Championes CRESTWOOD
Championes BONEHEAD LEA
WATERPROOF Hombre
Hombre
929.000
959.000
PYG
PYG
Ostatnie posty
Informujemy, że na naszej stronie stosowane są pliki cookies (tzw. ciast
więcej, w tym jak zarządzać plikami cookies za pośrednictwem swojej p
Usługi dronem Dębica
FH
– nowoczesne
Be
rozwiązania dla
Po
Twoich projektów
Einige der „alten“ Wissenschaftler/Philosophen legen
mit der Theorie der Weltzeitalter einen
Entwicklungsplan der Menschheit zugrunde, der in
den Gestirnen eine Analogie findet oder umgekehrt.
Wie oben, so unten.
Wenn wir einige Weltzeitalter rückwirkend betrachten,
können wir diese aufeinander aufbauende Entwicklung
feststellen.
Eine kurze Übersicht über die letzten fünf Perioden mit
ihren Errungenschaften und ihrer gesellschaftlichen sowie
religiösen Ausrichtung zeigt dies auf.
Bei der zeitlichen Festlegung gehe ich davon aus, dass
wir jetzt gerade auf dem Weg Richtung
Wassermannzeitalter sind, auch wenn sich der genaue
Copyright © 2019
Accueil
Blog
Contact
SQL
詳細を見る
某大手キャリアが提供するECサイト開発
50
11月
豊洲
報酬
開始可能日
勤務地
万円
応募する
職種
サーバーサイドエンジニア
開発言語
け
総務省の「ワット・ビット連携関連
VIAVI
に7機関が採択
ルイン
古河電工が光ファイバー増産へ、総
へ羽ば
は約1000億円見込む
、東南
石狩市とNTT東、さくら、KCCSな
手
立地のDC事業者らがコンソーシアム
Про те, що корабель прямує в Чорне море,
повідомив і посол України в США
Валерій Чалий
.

### What the task asks
Please rewrite every line of text in the material above as a JSON list of strings, one string per line, leaving out blank lines.

### Solution for this problem
[
  "Championes CRESTWOOD",
  "Championes BONEHEAD LEA",
  "WATERPROOF Hombre",
  "Hombre",
  "929.000",
  "959.000",
  "PYG",
  "PYG",
  "Ostatnie posty",
  "Informujemy, że na naszej stronie stosowane są pliki cookies (tzw. ciast",
  "więcej, w tym jak zarządzać plikami cookies za pośrednictwem swojej p",
  "Usługi dronem Dębica",
  "FH",
  "– nowoczesne",
  "Be",
  "rozwiązania dla",
  "Po",
  "Twoich projektów",
  "Einige der „alten“ Wissenschaftler/Philosophen legen",
  "mit der Theorie der Weltzeitalter einen",
  "Entwicklungsplan der Menschheit zugrunde, der in",
  "den Gestirnen eine Analogie findet oder umgekehrt.",
  "Wie oben, so unten.",
  "Wenn wir einige Weltzeitalter rückwirkend betrachten,",
  "können wir diese aufeinander aufbauende Entwicklung",
  "feststellen.",
  "Eine kurze Übersicht über die letzten fünf Perioden mit",
  "ihren Errungenschaften und ihrer gesellschaftlichen sowie",
  "religiösen Ausrichtung zeigt dies auf.",
  "Bei der zeitlichen Festlegung gehe ich davon aus, dass",
  "wir jetzt gerade auf dem Weg Richtung",
  "Wassermannzeitalter sind, auch wenn sich der genaue",
  "Copyright © 2019",
  "Accueil",
  "Blog",
  "Contact",
  "SQL",
  "詳細を見る",
  "某大手キャリアが提供するECサイト開発",
  "50",
  "11月",
  "豊洲",
  "報酬",
  "開始可能日",
  "勤務地",
  "万円",
  "応募する",
  "職種",
  "サーバーサイドエンジニア",
  "開発言語",
  "け",
  "総務省の「ワット・ビット連携関連",
  "VIAVI",
  "に7機関が採択",
  "ルイン",
  "古河電工が光ファイバー増産へ、総",
  "へ羽ば",
  "は約1000億円見込む",
  "、東南",
  "石狩市とNTT東、さくら、KCCSな",
  "手",
  "立地のDC事業者らがコンソーシアム",
  "Про те, що корабель прямує в Чорне море,",
  "повідомив і посол України в США",
  "Валерій Чалий",
  "."
]